任務目標 ▸ 接續 RadEdit 研究摘要的最後一句,續寫其後的內容。

節錄 ▸
▬▬▬▬▬▬▬▬▬▬

RadEdit:透過擴散影像編輯對生物醫學視覺模型進行壓力測試
RadEdit: stress-testing biomedical vision models via diffusion image editing
December 20, 2023
作者: Fernando Pérez-García, Sam Bond-Taylor, Pedro P. Sanchez, Boris van Breugel, Daniel C. Castro, Harshita Sharma, Valentina Salvatelli, Maria T. A. Wetscherek, Hannah Richardson, Matthew P. Lungren, Aditya Nori, Javier Alvarez-Valle, Ozan Oktay, Maximilian Ilse
cs.AI
摘要
生物醫學影像數據集通常規模較小且存在偏差,這意味著預測模型的真實世界性能可能遠低於內部測試所預期的。本研究提出使用生成式圖像編輯來模擬數據集變化,並診斷生物醫學視覺模型的失敗模式;這可在部署前使用以評估準備情況,潛在地降低成本和患者傷害。現有的編輯方法可能產生不良變化,由於疾病和治療干預的共同出現而學習到虛假相關性,限制了實際應用性。為解決這個問題,我們在多個胸部X光數據集上訓練了一個文本到圖像擴散模型,並引入了一種名為RadEdit的新編輯方法,該方法使用多個遮罩(如果存在)來限制變化,並確保編輯後的圖像一致性。我們考慮三種數據集變化類型:獲取變化、表現變化和人口變化,並證明我們的方法可以診斷失敗並量化模型的穩健性,而無需額外的數據收集,這補充了更具解釋性的AI工具。

▬▬▬▬▬▬▬▬▬▬

資料 ▸
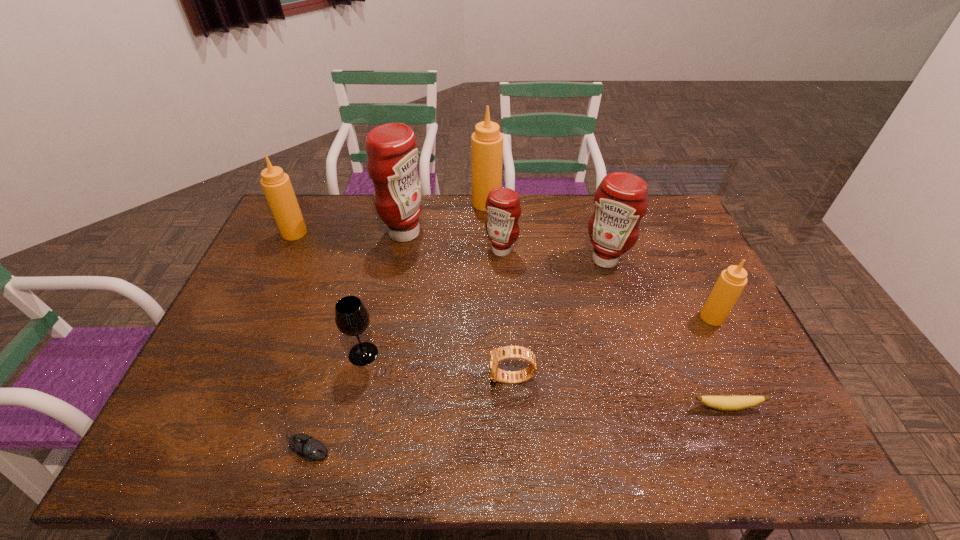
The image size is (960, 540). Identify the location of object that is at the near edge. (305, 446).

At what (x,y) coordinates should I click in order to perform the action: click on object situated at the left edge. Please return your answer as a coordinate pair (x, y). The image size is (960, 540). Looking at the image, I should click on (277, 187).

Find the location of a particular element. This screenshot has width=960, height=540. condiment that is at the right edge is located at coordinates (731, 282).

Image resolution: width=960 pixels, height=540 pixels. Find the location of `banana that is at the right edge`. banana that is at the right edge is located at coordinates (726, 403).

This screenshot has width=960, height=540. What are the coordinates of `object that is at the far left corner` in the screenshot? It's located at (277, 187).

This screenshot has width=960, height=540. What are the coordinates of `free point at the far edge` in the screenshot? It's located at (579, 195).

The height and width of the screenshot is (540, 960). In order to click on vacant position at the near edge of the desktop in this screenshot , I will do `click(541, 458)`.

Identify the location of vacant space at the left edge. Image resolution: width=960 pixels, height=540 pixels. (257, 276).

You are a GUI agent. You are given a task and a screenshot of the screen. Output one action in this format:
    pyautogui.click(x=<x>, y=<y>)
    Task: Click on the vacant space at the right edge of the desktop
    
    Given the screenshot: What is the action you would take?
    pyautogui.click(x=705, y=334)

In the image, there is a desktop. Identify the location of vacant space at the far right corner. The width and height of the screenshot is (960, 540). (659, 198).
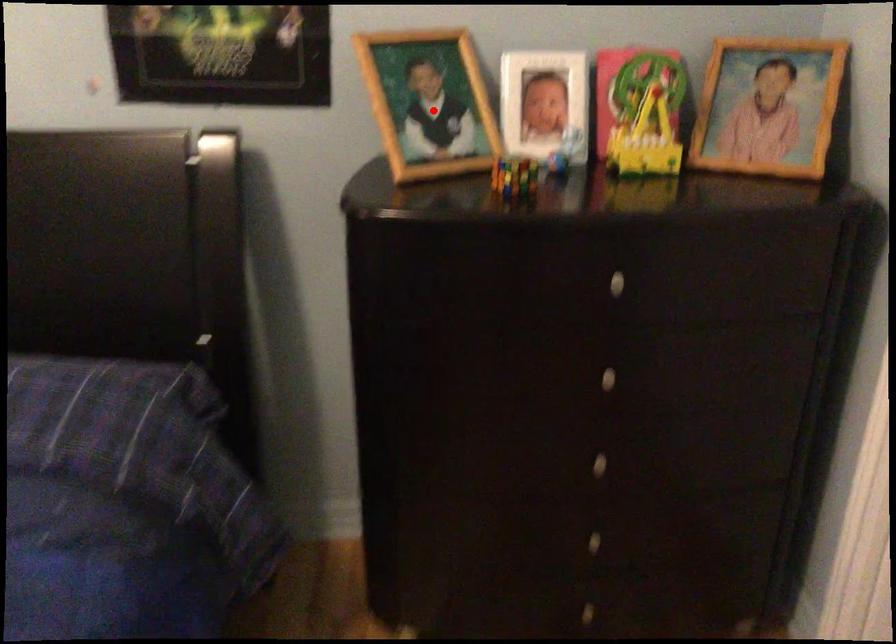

▬▬▬▬▬▬▬▬▬▬

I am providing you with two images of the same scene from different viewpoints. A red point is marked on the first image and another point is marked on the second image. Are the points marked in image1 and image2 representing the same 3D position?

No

▬▬▬▬▬▬▬▬▬▬

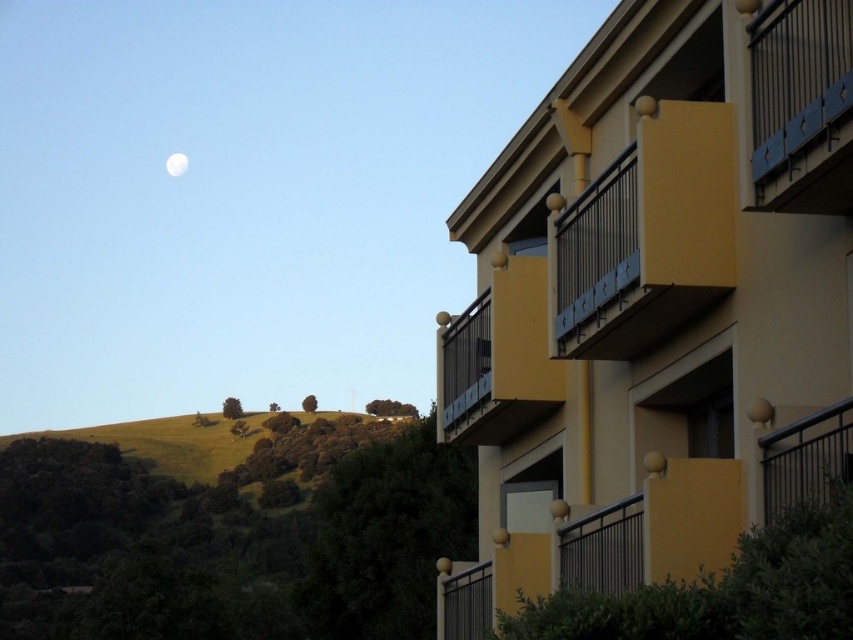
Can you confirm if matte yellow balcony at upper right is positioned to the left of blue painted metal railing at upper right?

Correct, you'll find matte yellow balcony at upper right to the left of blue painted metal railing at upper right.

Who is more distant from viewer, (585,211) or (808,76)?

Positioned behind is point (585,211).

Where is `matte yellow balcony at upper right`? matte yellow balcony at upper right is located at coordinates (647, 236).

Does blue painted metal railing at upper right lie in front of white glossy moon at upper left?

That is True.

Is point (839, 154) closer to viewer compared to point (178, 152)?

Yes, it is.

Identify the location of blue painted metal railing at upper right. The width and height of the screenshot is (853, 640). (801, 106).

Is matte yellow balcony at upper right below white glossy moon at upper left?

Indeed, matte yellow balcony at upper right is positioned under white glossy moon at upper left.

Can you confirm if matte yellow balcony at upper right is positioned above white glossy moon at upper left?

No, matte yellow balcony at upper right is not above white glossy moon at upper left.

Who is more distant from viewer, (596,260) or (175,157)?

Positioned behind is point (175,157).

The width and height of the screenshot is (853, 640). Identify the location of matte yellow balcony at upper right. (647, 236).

▬▬▬▬▬▬▬▬▬▬

練習結果 ▸
English
Biomedical imaging datasets are often small and biased, meaning that
real-world performance of predictive models can be substantially lower than
expected from internal testing. This work proposes using generative image
editing to simulate dataset shifts and diagnose failure modes of biomedical
vision models; this can be used in advance of deployment to assess readiness,
potentially reducing cost and patient harm. Existing editing methods can
produce undesirable changes, with spurious correlations learned due to the
co-occurrence of disease and treatment interventions, limiting practical
applicability. To address this, we train a text-to-image diffusion model on
multiple chest X-ray datasets and introduce a new editing method RadEdit that
uses multiple masks, if present, to constrain changes and ensure consistency in
the edited images. We consider three types of dataset shifts: acquisition
shift, manifestation shift, and population shift, and demonstrate that our
approach can diagnose failures and quantify model robustness without additional
data collection, complementing more qualitative tools for explainable AI.